--- THE RECORDS Enclosed Below ---
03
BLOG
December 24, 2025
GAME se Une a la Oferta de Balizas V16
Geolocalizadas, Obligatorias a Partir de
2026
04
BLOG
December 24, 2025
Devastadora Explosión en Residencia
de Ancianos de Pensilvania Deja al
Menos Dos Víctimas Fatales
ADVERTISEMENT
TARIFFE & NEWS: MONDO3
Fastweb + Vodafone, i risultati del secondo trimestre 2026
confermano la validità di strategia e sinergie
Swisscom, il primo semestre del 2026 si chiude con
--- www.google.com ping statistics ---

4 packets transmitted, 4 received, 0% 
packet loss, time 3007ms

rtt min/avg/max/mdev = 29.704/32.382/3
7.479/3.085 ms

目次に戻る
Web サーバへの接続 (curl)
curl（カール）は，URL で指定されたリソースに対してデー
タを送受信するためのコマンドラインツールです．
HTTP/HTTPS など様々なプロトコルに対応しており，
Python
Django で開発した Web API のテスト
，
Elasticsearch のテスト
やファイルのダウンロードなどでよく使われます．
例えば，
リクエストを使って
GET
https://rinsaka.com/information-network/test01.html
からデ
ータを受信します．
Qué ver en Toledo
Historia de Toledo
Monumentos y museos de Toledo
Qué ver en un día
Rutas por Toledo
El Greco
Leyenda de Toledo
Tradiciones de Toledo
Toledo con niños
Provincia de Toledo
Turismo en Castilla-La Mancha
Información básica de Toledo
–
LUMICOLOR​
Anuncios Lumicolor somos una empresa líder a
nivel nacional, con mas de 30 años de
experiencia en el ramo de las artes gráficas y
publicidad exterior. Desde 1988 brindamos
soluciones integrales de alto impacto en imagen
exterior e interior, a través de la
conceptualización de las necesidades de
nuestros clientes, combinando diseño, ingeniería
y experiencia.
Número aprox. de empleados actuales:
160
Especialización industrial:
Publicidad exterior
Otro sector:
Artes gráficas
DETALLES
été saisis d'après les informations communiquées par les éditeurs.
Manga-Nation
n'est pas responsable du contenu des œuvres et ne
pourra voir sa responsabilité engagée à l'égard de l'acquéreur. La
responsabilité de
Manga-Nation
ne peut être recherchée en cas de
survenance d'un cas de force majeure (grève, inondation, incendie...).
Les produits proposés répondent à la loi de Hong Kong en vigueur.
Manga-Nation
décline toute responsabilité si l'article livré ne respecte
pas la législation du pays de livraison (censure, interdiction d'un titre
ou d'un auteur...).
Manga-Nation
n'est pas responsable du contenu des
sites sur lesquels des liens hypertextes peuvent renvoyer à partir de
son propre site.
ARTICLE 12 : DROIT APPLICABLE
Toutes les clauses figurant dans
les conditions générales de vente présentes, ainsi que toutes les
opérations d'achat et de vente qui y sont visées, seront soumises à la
--- End of Enclosed THE RECORDS ---
**REQUIRED ACTION:** Find the line containing "soluciones integrales de" in the data above. Please transcribe it and every line after it, exactly.

**ANSWER AREA:**
soluciones integrales de alto impacto en imagen
exterior e interior, a través de la
conceptualización de las necesidades de
nuestros clientes, combinando diseño, ingeniería
y experiencia.
Número aprox. de empleados actuales:
160
Especialización industrial:
Publicidad exterior
Otro sector:
Artes gráficas
DETALLES
été saisis d'après les informations communiquées par les éditeurs.
Manga-Nation
n'est pas responsable du contenu des œuvres et ne
pourra voir sa responsabilité engagée à l'égard de l'acquéreur. La
responsabilité de
Manga-Nation
ne peut être recherchée en cas de
survenance d'un cas de force majeure (grève, inondation, incendie...).
Les produits proposés répondent à la loi de Hong Kong en vigueur.
Manga-Nation
décline toute responsabilité si l'article livré ne respecte
pas la législation du pays de livraison (censure, interdiction d'un titre
ou d'un auteur...).
Manga-Nation
n'est pas responsable du contenu des
sites sur lesquels des liens hypertextes peuvent renvoyer à partir de
son propre site.
ARTICLE 12 : DROIT APPLICABLE
Toutes les clauses figurant dans
les conditions générales de vente présentes, ainsi que toutes les
opérations d'achat et de vente qui y sont visées, seront soumises à la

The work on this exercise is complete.